WRITTEN PROBLEM 1
Translate this sentence from the forum thread into Spanish: "Perhaps Gaptcha is better than what I was using."
WRITTEN PROBLEM 2
Write a continuation of the forum thread about Gaptcha and filling an array of points, picking up after its final post.

PAGE EXTRACT
********************
Perhaps Gaptcha is better than what I was using. I'll have to give it a look.
Geoff Appleby Wednesday, October 25, 2006
Well, the source is available for you now, although it looks like you're running CS 1.1 (i'm guessing) and I wrote it as a 2.1 addin for .net 2. Is an upgrade worth it? (Hell yeah! :)
Tin Bui Tuesday, November 14, 2006
omg,
Guys, look at the hint from the author. Regardless of whether or not you want to do a loop for initialization, just say we want to do the loop, then 10,000 would make a performance nut really goes nut.
However, against the author's intention, I would not be thinking about making the looping any faster, but to asynchronously do the loop on another thread and go do something else.

Hi Geoff, how are you?
AJ Monday, November 20, 2006
The (entry level example) author wants an array of 10,000 points, 2 integers each. The best way is to malloc the block, (initialized to 0) and use a pointer to a struct of type point to access the array.
********************
DATA SECTION
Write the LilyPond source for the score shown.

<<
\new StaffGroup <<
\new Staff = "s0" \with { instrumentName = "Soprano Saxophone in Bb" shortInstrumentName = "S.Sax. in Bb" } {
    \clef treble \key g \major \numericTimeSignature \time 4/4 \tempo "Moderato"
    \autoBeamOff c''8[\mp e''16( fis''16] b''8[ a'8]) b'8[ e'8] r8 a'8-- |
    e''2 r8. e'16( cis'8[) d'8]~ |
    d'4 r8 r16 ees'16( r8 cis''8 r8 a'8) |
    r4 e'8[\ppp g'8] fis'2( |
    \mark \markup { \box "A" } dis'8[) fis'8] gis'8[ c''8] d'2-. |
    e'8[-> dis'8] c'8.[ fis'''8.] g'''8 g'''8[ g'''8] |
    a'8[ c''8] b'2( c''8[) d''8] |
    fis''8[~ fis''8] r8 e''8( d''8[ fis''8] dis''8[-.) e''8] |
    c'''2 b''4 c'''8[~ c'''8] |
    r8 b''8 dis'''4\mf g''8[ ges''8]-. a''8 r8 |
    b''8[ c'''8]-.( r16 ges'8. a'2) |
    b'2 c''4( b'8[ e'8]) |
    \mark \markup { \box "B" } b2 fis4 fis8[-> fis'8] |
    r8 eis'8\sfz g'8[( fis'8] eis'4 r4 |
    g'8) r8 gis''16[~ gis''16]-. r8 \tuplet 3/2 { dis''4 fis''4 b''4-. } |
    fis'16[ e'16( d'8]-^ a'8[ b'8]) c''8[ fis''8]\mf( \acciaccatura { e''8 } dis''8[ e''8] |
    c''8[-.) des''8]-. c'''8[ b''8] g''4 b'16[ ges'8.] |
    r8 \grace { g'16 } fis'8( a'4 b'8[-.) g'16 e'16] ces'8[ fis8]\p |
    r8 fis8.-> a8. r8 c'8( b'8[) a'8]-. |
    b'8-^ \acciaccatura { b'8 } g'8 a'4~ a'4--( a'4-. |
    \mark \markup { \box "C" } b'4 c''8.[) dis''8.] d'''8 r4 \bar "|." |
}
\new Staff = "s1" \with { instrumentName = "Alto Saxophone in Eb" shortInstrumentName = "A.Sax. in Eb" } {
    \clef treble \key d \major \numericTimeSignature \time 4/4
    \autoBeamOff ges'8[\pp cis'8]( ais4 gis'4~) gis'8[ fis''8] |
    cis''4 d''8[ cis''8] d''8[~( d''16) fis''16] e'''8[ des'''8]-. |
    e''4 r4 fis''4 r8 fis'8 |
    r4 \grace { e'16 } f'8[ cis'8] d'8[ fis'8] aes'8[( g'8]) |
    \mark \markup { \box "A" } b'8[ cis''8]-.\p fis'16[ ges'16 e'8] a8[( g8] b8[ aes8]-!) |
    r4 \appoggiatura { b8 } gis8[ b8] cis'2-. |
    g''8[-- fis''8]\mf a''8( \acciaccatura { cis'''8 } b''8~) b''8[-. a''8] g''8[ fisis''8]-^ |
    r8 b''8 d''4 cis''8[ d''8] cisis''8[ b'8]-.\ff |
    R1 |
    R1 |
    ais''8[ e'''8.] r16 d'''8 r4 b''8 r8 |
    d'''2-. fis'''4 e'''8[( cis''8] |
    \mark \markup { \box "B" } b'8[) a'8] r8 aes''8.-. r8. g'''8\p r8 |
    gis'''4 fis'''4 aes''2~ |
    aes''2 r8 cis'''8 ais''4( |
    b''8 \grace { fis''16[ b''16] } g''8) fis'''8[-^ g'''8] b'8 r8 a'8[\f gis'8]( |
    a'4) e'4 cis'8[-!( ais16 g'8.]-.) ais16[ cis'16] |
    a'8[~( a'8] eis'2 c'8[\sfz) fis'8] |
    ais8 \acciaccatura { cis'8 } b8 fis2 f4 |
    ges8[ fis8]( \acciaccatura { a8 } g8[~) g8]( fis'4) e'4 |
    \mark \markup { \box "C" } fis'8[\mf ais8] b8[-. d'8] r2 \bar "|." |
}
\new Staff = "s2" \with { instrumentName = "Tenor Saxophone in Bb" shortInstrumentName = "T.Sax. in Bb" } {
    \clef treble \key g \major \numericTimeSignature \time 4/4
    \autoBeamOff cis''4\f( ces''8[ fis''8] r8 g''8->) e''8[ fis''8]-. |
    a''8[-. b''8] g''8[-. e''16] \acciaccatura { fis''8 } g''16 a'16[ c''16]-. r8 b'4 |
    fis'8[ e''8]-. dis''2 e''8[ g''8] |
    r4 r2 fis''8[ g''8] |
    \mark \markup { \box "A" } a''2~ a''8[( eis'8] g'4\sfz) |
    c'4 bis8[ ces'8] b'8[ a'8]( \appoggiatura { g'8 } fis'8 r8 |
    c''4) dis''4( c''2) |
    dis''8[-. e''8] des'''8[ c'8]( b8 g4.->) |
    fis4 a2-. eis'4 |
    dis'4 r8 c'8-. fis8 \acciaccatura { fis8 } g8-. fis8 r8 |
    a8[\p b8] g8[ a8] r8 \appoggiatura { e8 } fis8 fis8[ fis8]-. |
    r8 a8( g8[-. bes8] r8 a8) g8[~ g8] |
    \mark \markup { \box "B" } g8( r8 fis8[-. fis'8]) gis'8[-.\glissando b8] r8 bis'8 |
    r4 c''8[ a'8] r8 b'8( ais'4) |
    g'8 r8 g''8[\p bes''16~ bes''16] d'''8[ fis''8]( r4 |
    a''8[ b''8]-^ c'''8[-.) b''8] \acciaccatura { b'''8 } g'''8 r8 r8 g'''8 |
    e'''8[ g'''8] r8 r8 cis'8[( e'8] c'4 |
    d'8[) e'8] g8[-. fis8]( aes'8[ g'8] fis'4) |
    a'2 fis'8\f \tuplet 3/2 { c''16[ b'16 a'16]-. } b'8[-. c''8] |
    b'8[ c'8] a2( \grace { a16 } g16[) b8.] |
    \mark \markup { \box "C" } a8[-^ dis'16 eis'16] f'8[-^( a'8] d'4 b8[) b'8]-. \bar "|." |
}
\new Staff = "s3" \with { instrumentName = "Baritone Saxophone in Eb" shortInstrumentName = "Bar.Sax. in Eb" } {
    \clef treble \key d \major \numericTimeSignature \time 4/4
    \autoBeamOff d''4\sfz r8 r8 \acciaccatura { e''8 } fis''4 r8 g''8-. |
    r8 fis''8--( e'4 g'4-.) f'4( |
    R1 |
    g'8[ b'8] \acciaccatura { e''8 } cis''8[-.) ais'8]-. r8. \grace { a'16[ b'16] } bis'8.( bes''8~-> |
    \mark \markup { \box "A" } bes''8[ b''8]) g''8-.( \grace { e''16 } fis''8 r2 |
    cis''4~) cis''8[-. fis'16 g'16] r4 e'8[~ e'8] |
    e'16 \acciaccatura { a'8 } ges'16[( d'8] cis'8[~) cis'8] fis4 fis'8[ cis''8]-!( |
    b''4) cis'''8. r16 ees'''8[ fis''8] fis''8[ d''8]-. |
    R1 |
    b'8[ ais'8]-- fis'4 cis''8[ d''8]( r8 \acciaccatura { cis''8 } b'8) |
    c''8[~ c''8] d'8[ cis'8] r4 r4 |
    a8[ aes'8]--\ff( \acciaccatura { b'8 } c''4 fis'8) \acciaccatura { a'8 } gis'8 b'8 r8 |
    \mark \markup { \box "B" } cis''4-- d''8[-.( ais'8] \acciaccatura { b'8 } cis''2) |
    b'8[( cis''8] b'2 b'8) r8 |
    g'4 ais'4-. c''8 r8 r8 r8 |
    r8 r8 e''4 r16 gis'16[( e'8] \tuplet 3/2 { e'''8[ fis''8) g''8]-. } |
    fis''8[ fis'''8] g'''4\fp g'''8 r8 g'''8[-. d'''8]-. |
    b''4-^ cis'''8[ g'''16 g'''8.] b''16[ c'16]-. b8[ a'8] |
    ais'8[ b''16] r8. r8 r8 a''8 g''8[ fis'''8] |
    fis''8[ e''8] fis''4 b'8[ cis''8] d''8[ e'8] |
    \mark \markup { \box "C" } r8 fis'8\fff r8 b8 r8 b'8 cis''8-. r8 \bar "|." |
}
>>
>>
********************
ANSWER 1
Quizás Gaptcha sea mejor que lo que estaba usando.

ANSWER 2
It does however, make sense, especially on complex projects, to make the first write of the code as clear as possible (as this is), with little regard to performance, and then increase performance as needed.

Code "sevicablility" is a paramount issue to support people, however, lack of clarity as we all know, adds to R&D job security.

Performance, unfortunately, often goes hand-in-hand with lack of clarity.
Gaurav Wednesday, December 13, 2006
I think calling points.Length 10000 times is not a good idea and it will have a performance hit. Rather than code should be something like this.

Point[] CreatePoints()
{
Point[] points = new Point[10000];
int length = points.Length;

for (int i = 0; i < length; i++)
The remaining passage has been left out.